In 1979, Jadav Payeng—a then-16-year-old resident of Assam, India—made a startling discovery: several dead snakes scattered along the sandy banks of the Brahmaputra River’s Majuli Island. Having been displaced by flooding, the creatures were then killed due to the island’s lack of shade.
This gruesome sight resonated strongly with Payeng, inspiring him to act. “When I saw it, I thought even we humans will have to die this way in the heat,” he told NPR. “It struck me.” Then and there, Payeng decided to dedicate his life to transforming the river island.
He pledged to plant a sapling in its sandy soil every day—an admirable act that would eventually culminate in Molai Forest, a lush 550-hectare woodland. Covered in all kinds of different trees (starting “first with bamboo trees, then with cotton trees”), the island has flourished, attracting an abundant audience of animals that includes elephants, rhinos, deer, wild boars, vultures, reptiles, and even Royal Bengal tigers.
On top of saving wildlife and replenishing a colorful ecosystem, Payeng’s afforestation project has helped preserve the island’s landscape. During Payeng’s childhood, it had been attached to the mainland. However, the sandy nature of its banks left it particularly vulnerable to erosion. Today, however, the land is anchored by the trees, protecting the sandbars from the harsh river waters.
Now known as the “Forest Man of India,” Payeng is praised for his unwavering dedication and amazing environmental contributions. Still, he insists that he cannot take all of the credit. “It’s not as if I did it alone,” he humbly says. “You plant one or two trees, and they have to seed. And once they seed, the wind knows how to plant them, the birds here know how to sow them, cows know, elephants know, even the Brahmaputra river knows.
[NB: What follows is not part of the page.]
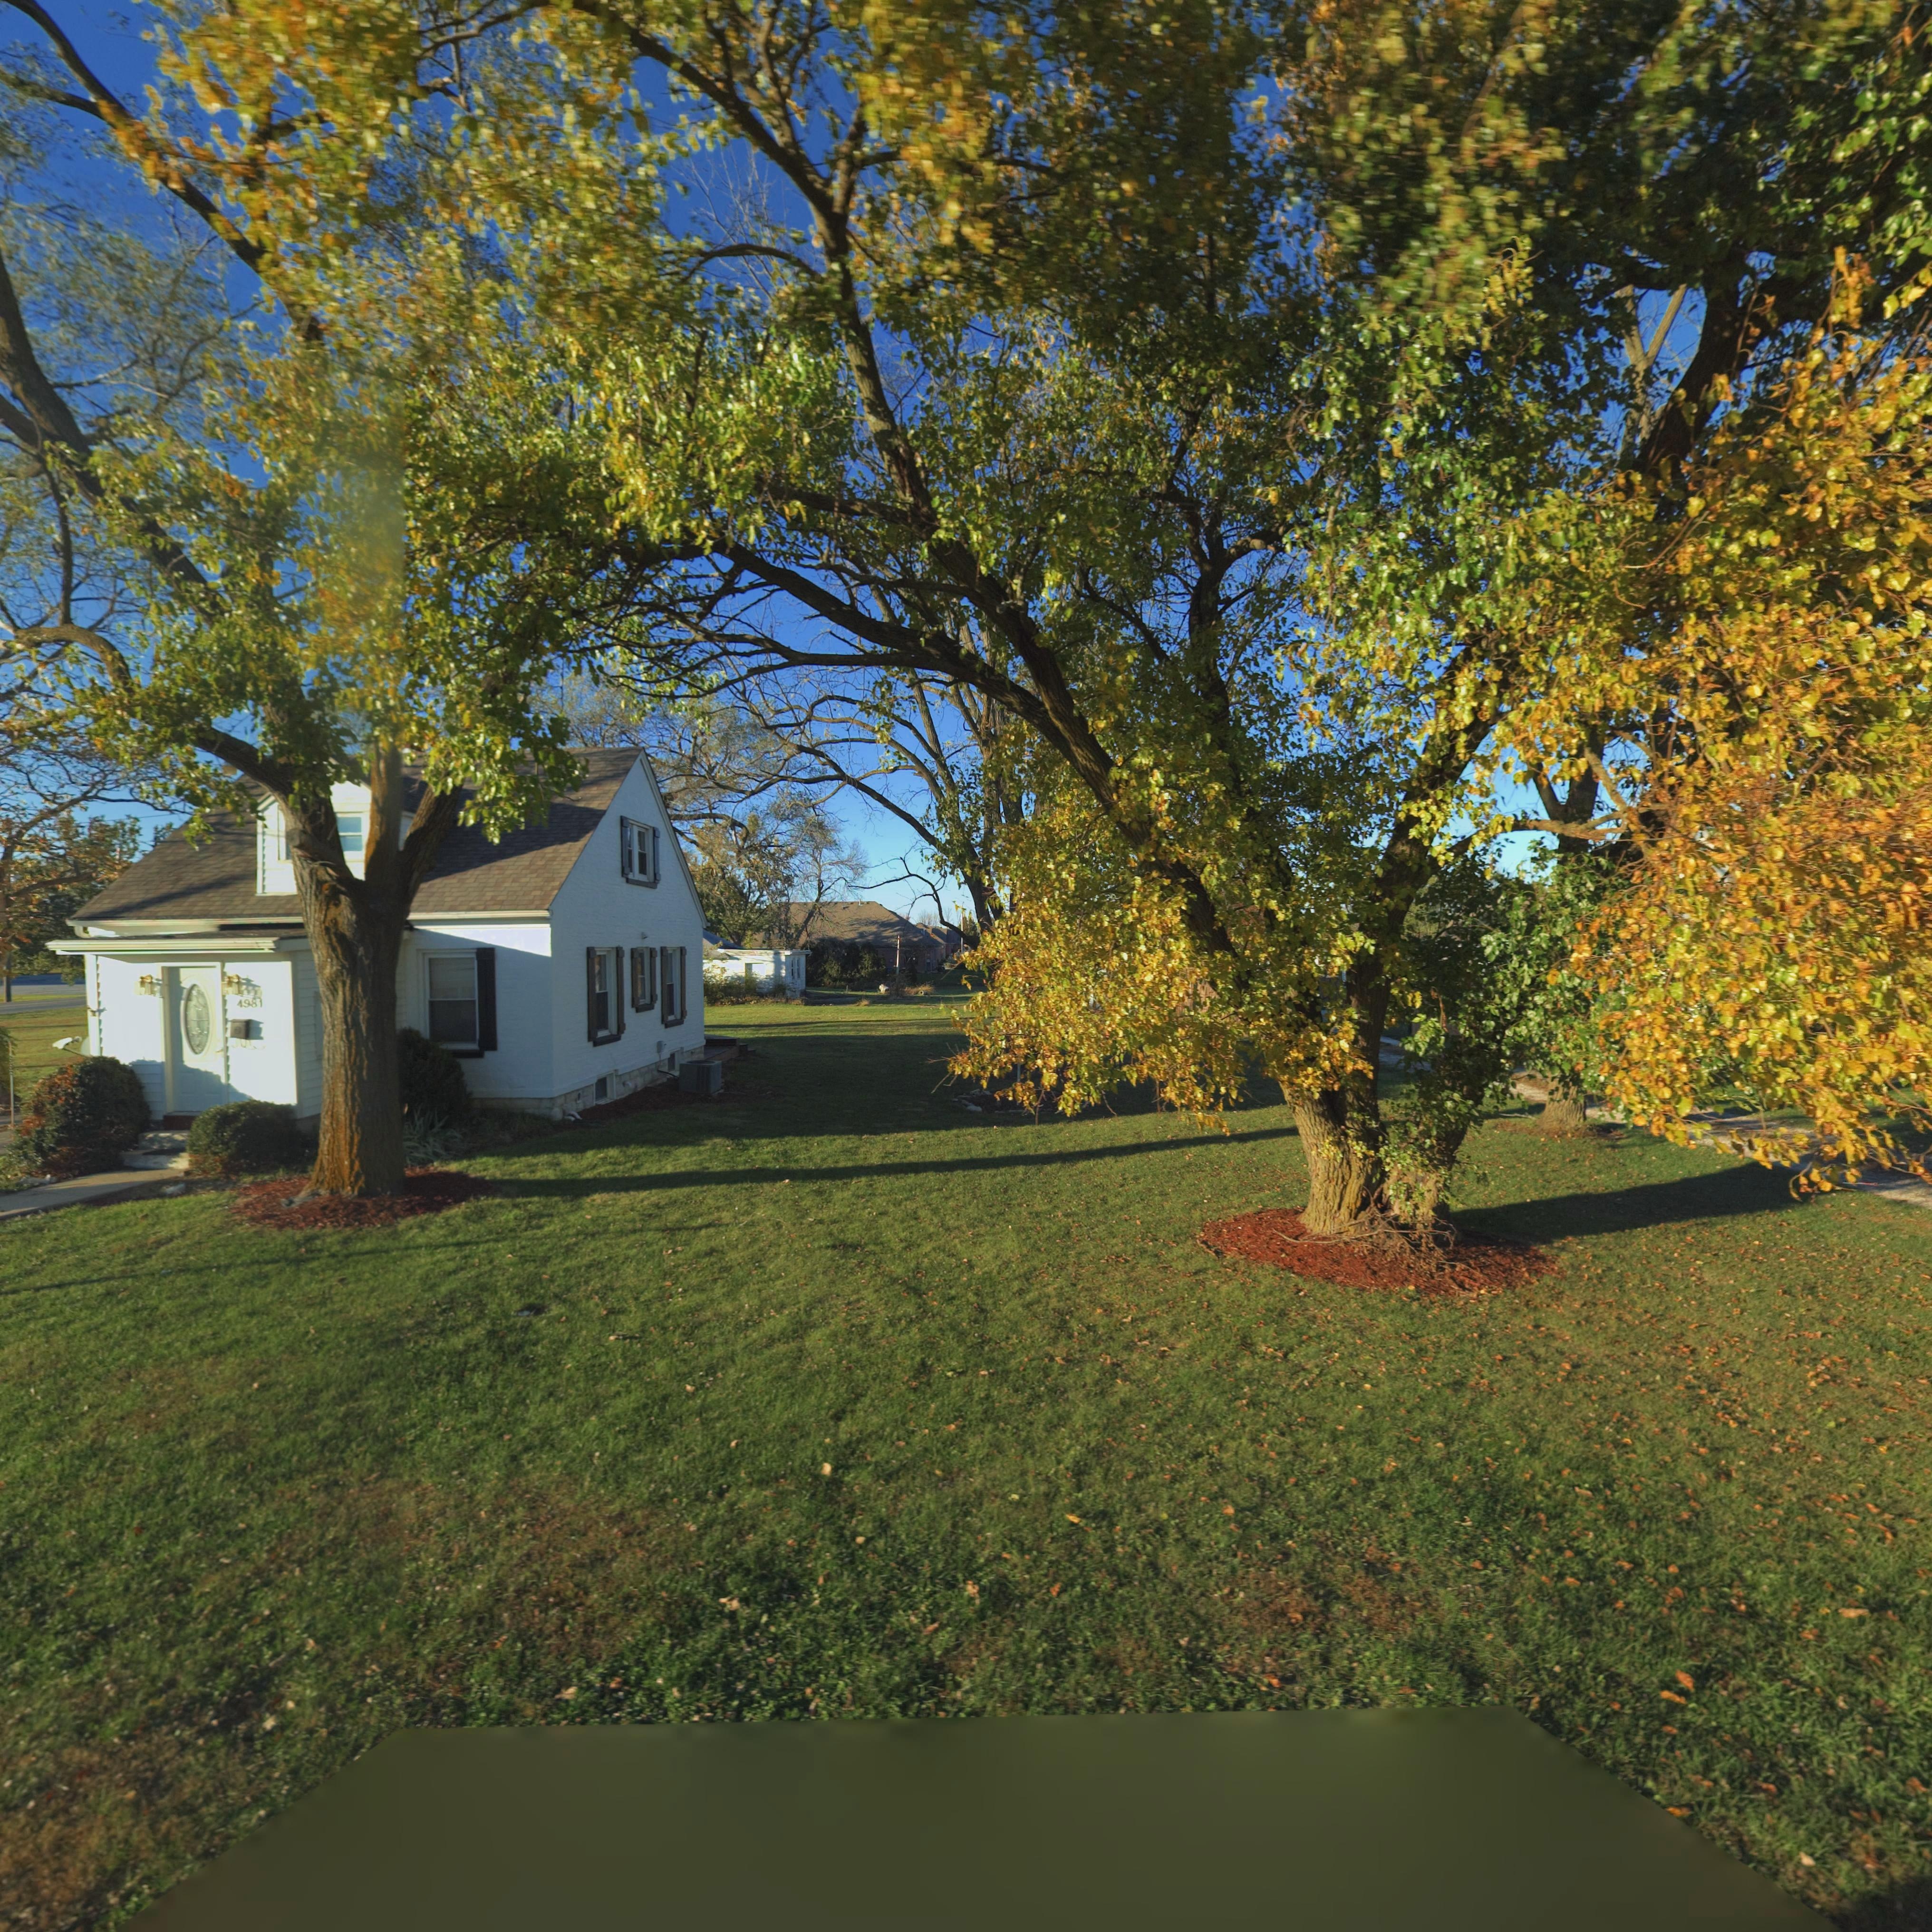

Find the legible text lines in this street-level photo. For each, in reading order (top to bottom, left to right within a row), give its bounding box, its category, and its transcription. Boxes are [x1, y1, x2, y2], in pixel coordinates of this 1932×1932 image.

The entire ecosystem knows.”
This is Jadav Payeng, the “Forest Man of India.”
Every day for nearly 40 years, Payeng planted a tree on the once-barren river island of Majuli.
His dedicated act singlehandedly transformed Majuli from a barren, sandy island…
…into a lush forest larger than Central Park!
“As long as it survives,” Payeng says of the Majuli Island forest, “I survive.”